>>>>

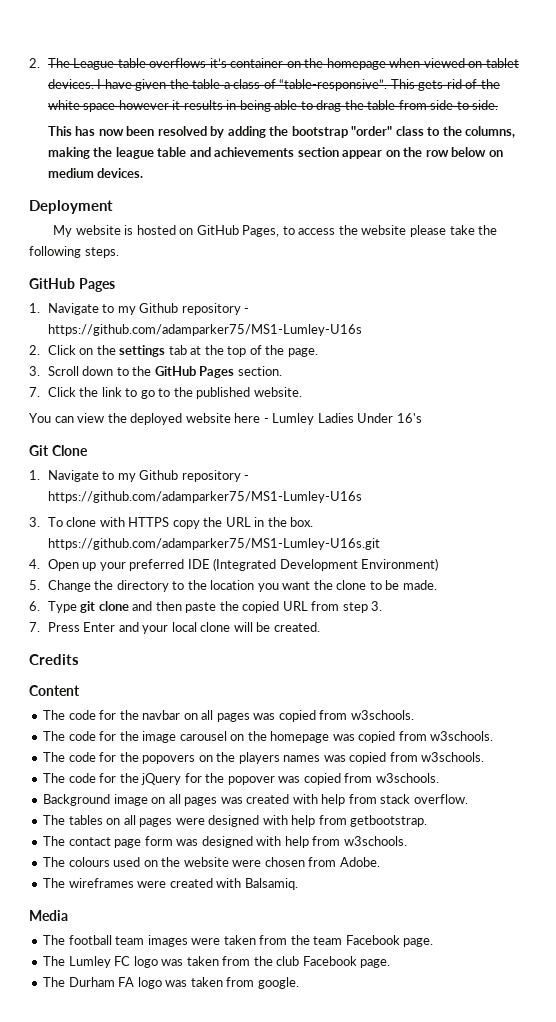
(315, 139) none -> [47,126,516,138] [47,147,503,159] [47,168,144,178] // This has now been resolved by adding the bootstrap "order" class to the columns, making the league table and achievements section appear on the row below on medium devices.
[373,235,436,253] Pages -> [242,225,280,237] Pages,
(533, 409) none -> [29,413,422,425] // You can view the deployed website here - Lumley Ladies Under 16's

<<<<
>>>>

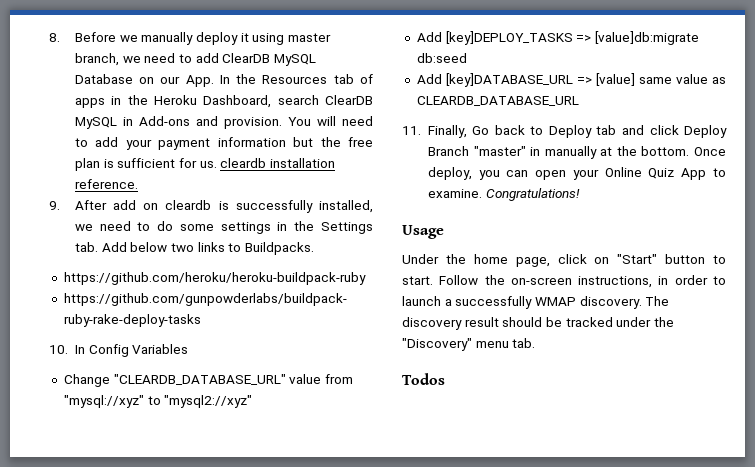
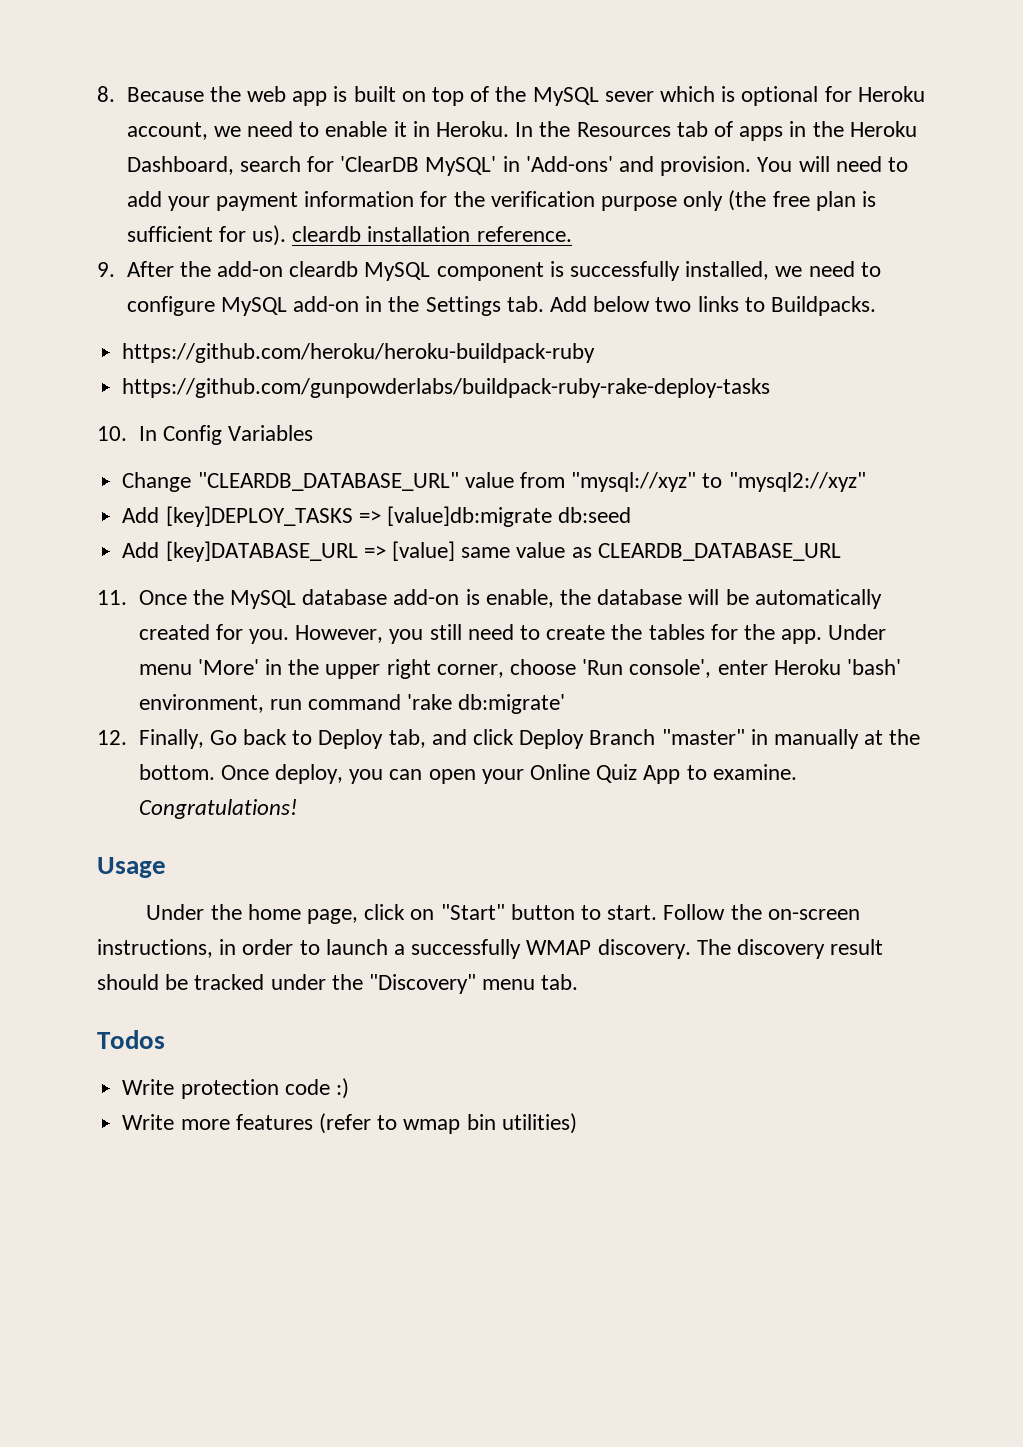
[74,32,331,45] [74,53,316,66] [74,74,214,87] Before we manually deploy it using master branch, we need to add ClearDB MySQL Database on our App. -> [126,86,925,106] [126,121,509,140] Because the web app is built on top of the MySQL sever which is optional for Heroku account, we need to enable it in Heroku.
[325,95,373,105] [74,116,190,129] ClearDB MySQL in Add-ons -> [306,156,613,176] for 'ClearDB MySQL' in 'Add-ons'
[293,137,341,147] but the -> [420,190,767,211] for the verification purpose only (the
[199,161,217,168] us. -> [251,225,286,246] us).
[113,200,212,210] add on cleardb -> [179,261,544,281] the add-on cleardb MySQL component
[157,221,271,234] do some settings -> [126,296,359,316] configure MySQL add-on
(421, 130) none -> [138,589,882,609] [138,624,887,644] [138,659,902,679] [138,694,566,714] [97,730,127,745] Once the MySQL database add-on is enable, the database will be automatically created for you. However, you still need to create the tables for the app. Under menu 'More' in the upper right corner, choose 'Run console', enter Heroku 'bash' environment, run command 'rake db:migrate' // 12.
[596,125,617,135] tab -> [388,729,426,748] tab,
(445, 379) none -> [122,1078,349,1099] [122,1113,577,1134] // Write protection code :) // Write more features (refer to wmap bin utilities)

<<<<
>>>>

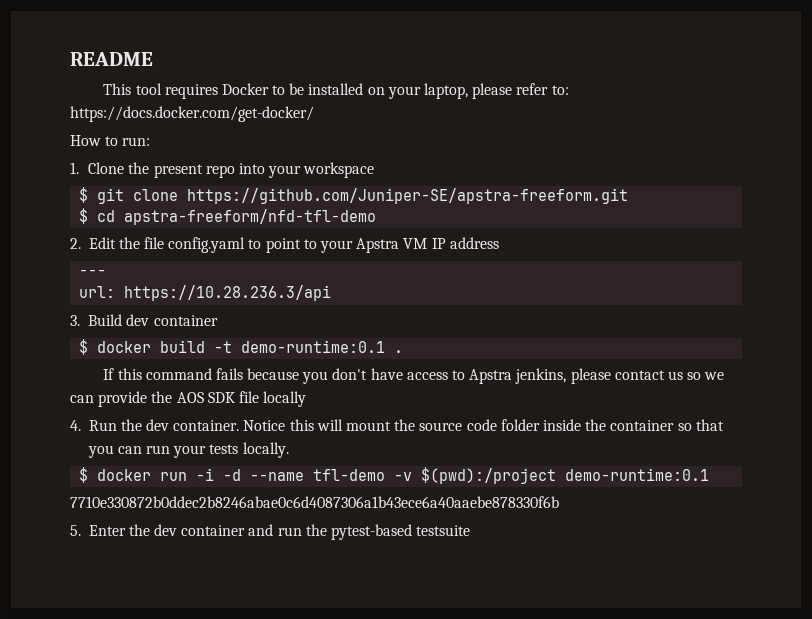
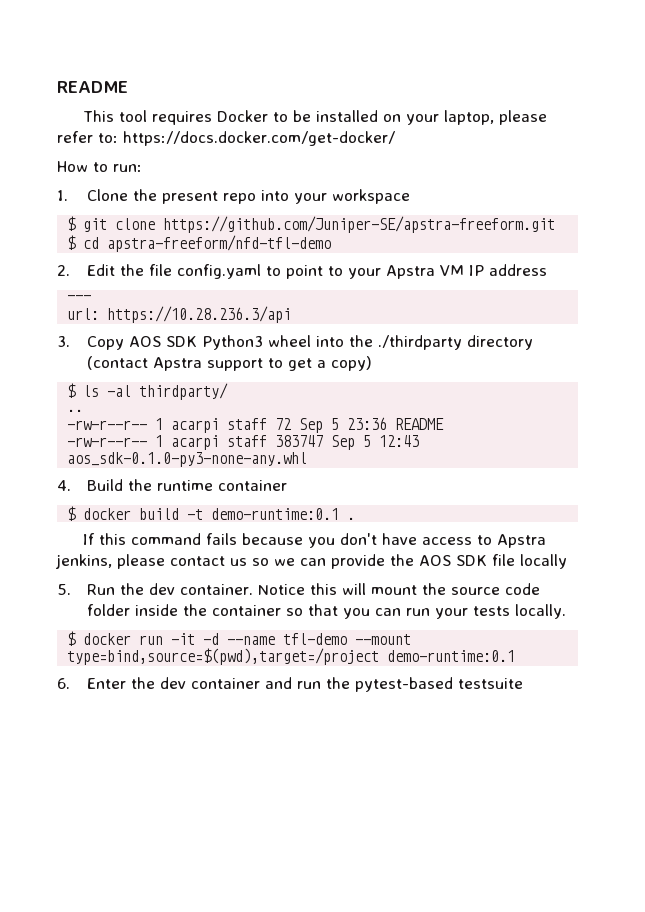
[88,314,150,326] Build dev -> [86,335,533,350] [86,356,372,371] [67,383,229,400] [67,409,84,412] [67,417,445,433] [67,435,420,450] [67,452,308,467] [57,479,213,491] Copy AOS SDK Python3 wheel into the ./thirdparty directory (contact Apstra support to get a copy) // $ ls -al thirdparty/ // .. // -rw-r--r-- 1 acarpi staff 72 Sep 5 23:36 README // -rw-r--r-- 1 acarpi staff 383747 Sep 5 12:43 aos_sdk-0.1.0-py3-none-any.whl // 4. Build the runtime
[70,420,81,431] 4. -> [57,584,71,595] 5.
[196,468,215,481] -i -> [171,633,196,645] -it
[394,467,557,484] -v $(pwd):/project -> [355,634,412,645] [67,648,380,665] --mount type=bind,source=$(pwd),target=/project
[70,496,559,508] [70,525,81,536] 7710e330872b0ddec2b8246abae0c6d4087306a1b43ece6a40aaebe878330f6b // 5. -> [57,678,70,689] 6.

<<<<

Request - Copy all lines from the material that include "Under".

Response area -
(533, 409) none -> [29,413,422,425] // You can view the deployed website here - Lumley Ladies Under 16's
(421, 130) none -> [138,589,882,609] [138,624,887,644] [138,659,902,679] [138,694,566,714] [97,730,127,745] Once the MySQL database add-on is enable, the database will be automatically created for you. However, you still need to create the tables for the app. Under menu 'More' in the upper right corner, choose 'Run console', enter Heroku 'bash' environment, run command 'rake db:migrate' // 12.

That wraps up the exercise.